MALEDETTO PAESANO, lungi fia dal becco l’erba.

MALEDETTO PAESANO, lungi fia dal becco l’erba.

Come stormi di uccellacci rapaci ecco che volano sopra il campo del Francioni cornacchie sgraziate per nidificare dove era la tana del Leone.

A Latina c’è sempre stata una strana forma di tolleranza se non di succubbe sudditanza rispetto ai paesi arrocati, tremebondi e timorosi sui monti.
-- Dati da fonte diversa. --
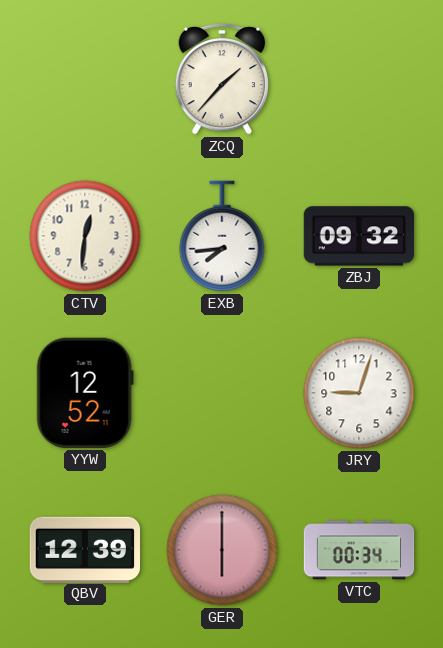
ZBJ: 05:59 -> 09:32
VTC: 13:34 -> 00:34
Chiusi nelle loro sagre e feste paesane e unte, non hanno nulla a che vedere con lo sguardo veloce e futirista dei cittadini abitanti del capoluogo.

Paesani stipati nei loro pulman blu polverosi con i loro accenti diffidenti e distanti. Ragazzi mal vestiti e pingui con i panini farciti dei loro salami e delle loro conserve, vecchiotti rancorosi e signore che si imballettano per venire in città, non hanno nulla a che fare con la nostra  civiltà.

Il segno culturale e antropologico che ci divide è evidente e profondo e allora ci chiedamo: perchè volere a tutti costi giocare al Francioni? Non vi apaprtiene come forse neppure il gioco del calcio che ha sostiutio il tiro alla fionda e lo scannare i gatti.

Basta, spero che con questo si chiuda l’argomento e che i vostri paesi facciano da pittoresco contorno alla nostra ardita, futurisitica, razionale e bianca città.